What about 3-digit numbers? Same concept: There are 9 permissible values for the first digit (all but zero), 9 permissible values for the second digit (all but the first digit), and 8 permissible values for the third digit (all but the first and second digits). Thus, the answer for the 3-digit case is 9*9*8=648.

Four digits follows similarly: 9*9*8*7.

Clearly, 10 digits is the maximum if you need all digits to be unique. In that case, you get 9*9*8*7*6*5*4*3*2*1. Note that the cases for 9 digits and ten digits are identical.

Hopefully this helps.

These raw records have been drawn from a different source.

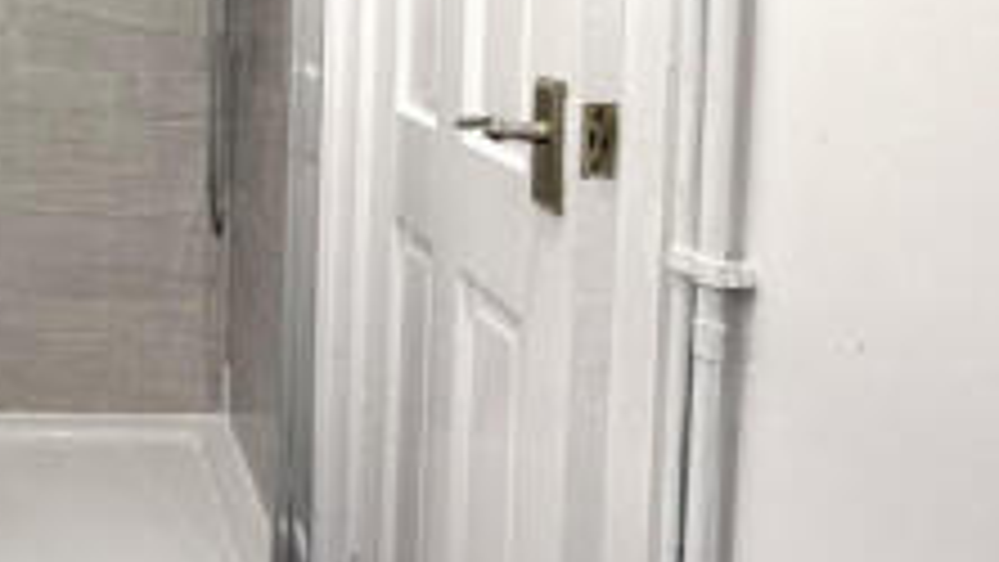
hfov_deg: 44.6
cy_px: 11
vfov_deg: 28.1
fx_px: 1060
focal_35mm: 40
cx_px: 52
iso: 160
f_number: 2.2
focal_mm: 2.22
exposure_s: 1/121
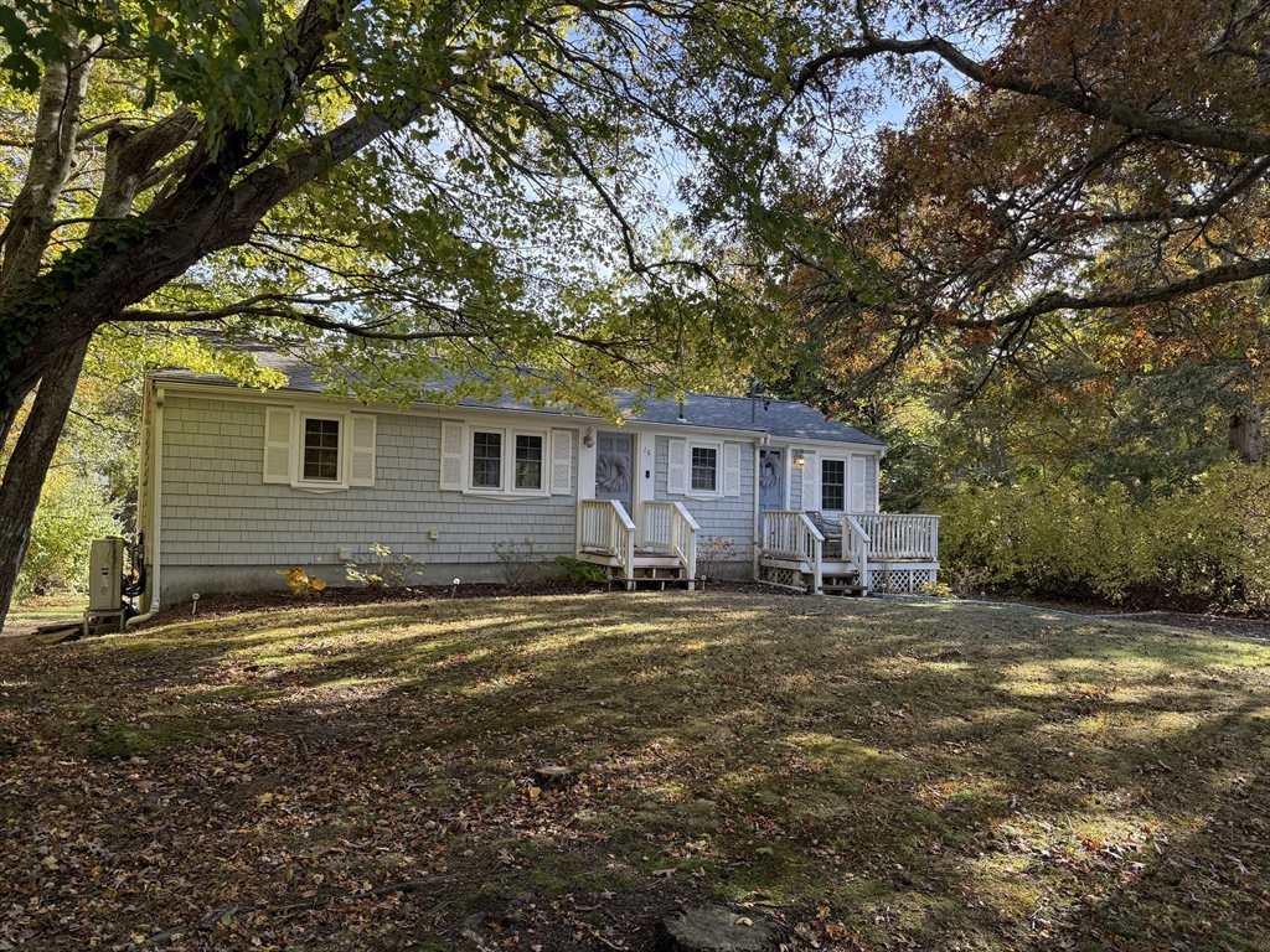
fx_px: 881
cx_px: 635
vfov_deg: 56.8
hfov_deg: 71.6
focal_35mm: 24
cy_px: 476
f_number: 1.78
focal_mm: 6.76
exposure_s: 1/543
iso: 100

Please ask if you have any further questions.
-Andy

^Up to N. N can be some arbitrary number other than a power of 10.

Originally Posted by richard1234

^Up to N. N can be some arbitrary number other than a power of 10.

Well, of course -- I was just offering a start.

Thanks abender. I have been able to understand when N is power of 10. What isnt clear is suppose N is something like 34523. Then how do i proceed?

N=34523

For communication purposes, let's call numbers that have all unique digits "unique numbers".

When N=9999, we have 9*9*8*7 = 3888 "unique numbers".

For N=29999 we have the 3888 "unique numbers" that are under 10000, and we now need to consider the unique numbers between 10000 and 29999. The number of "unique numbers" between
10000 and 29999 is found this way: There are 2 choices for the first digit, 9 for the second, 8 for the third, 7 for the fourth, and 6 for the fifth; 2*9*8*7*6 = 6048. So, when N=30000 (which doesn't change the answer from 29999), the number of "unique numbers" is 3888+6048 = 9936.

So know there are 9936 "unique numbers" for N=29999 (or N=30000). Now, how many "unique numbers" are between 30000 and 34000. The first digit has 1 possibility, the second has 4, the third has 8, the fourth has 7, and the fifth has 6, totaling 1*4*8*7*6 = 1344 "unique numbers". So there are 9936+1344 "unique numbers" for N=34000.

Continue in this fashion.